La plupart des grandes agences de développement, consœurs de l’Unicef, cachent sous leur robe leur volonté d’influence politique. Chez les bilatéraux, parce qu’un affichage d’influence serait aujourd’hui démodé et politiquement faisandé ; chez les grands multilatéraux faute d’idée claire et stable vers quoi influencer les gouvernements. Seul le Partenariat mondial pour l’éducation affiche aujourd’hui des « priorités » qui lui sont propres, dont certaines du reste ne correspondent pas à des droits consacrés par des conventions et sont éloignés des accords du dernier forum mondial sur l’éducation. Le Partenariat ne plaide d’ailleurs pas, mesurant sans doute cette question de légitimité.

L’Unicef revendique sa pratique de l’influence, au nom des droits de l’enfant, la seule légitimité possible pour cela. C’est sa grande force que de plaider, elle s’en sert aussi, avec un grand succès, pour lever des fonds.

Ce rôle sympathique du plaideur pour les droits suscite malheureusement des vocations en écho. On entend des ministères de l’éducation, un peu chahutés par leurs bailleurs sur le caractère rêveur de leurs plans, répondre « bien sûr, nous n’avons pas l’argent pour payer ça, considérez ce plan comme un plaidoyer ».

Cette drôle de farce, le dévoiement du plaidoyer et son renvoi en écho à l’infini vers l’absence d’auditeur et de juge, est permise par la fragilité des droits plaidés et par la faiblesse des relais. Le droit à l’éducation donné par les conventions internationales, les lois internes et les constitutions est tellement plus grand que le réel et même que les espoirs, que personne ne croit qu’il puisse contraindre. C’est ainsi qu’il n’y a pas de plaideurs pour aller à l’essence du droit : agir pour la contrainte qui les rendrait opposables à ceux qui les ont un peu vite proclamés. Personne pour reprendre les plaidoyers de l’Unicef au nom de l’enfant untel, qui a été chassé de l’école. Pas de juge pour les entendre, juste l’humour astucieux des gouvernements qui plaident désormais à leur  propre adresse.

Une solide réflexion sur les droits pourrait donner des forces aux plaidoyers : quels sont les vrais droits qui concernent les enfants, quelles promesses couvrent-ils, quels mécanismes les sanctionnent-ils, qui les défend, enfant par enfant, dans la vraie vie ?
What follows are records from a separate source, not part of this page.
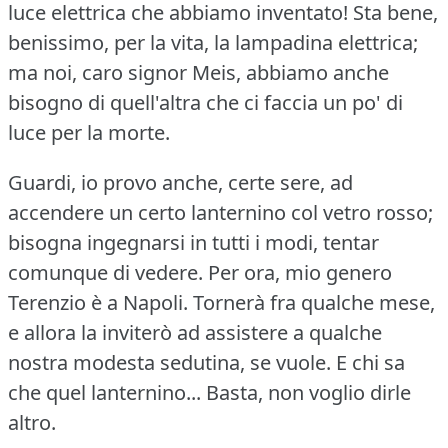
luce elettrica che abbiamo inventato!
Sta bene,
benissimo, per la vita, la lampadina elettrica;
ma noi, caro signor Meis, abbiamo anche
bisogno di quell'altra che ci faccia un po' di
luce per la morte.
Guardi, io provo anche, certe sere, ad
accendere un certo lanternino col vetro rosso;
bisogna ingegnarsi in tutti i modi, tentar
comunque di vedere.
Per ora, mio genero
Terenzio è a Napoli.
Tornerà fra qualche mese,
e allora la inviterò ad assistere a qualche
nostra modesta sedutina, se vuole.
E chi sa
che quel lanternino... Basta, non voglio dirle
altro.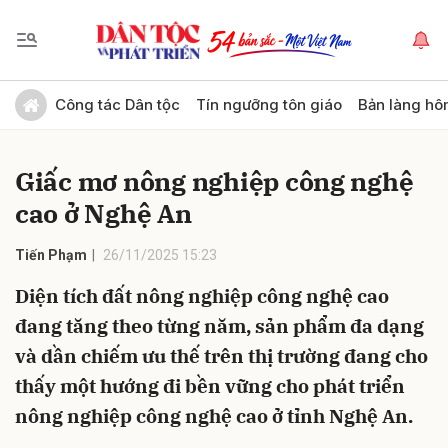
Gửi bình luận
Công tác Dân tộc
Tín ngưỡng tôn giáo
Bản làng hô
Giấc mơ nông nghiệp công nghệ
cao ở Nghệ An
Tiến Phạm
26/11/2025 15:23
Diện tích đất nông nghiệp công nghệ cao
Hủy
Gửi
đang tăng theo từng năm, sản phẩm đa dạng
và dần chiếm ưu thế trên thị trường đang cho
thấy một hướng đi bền vững cho phát triển
nông nghiệp công nghệ cao ở tỉnh Nghệ An.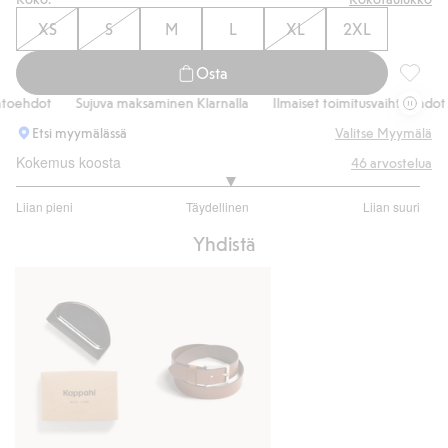
XS
S
M
L
XL
2XL
Osta
Villaa 
ehdot
Sujuva maksaminen Klarnalla
Ilmaiset toimitusvaihtoehdot
Etsi myymälässä
Valitse Myymälä
Kokemus koosta
46
arvostelua
3.111111111111111
Liian pieni
Täydellinen
Liian suuri
/
Perustuu
5
Yhdistä
36
ääneen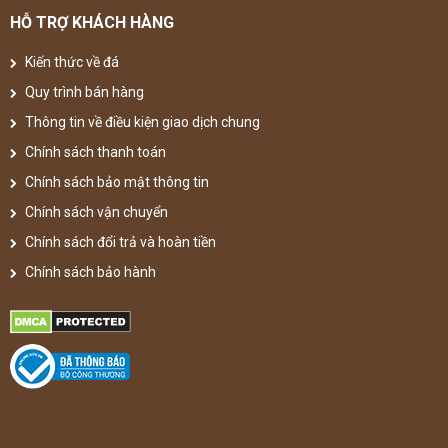
HỖ TRỢ KHÁCH HÀNG
Kiến thức về đá
Quy trình bán hàng
Thông tin về điều kiện giao dịch chung
Chính sách thanh toán
Chính sách bảo mật thông tin
Chính sách vận chuyển
Chính sách đổi trả và hoàn tiền
Chính sách bảo hành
Un peu de ménage dans les droits proclamés, entre ceux que l’on peut et doit prendre au sérieux, et ceux qui sont dans les textes juste pour leur donner une petite touche de modernité, aiderait bien. En même temps, un travail long et minutieux sur les mécanismes institutionnels d’opposabilité pour quelques droits sérieux : ce n’est pas du discours, pas du plaidoyer, pas de la modernité, juste du travail institutionnel, long, patient, pratique. Des procédures, cela seul donne du sens à un plaidoyer.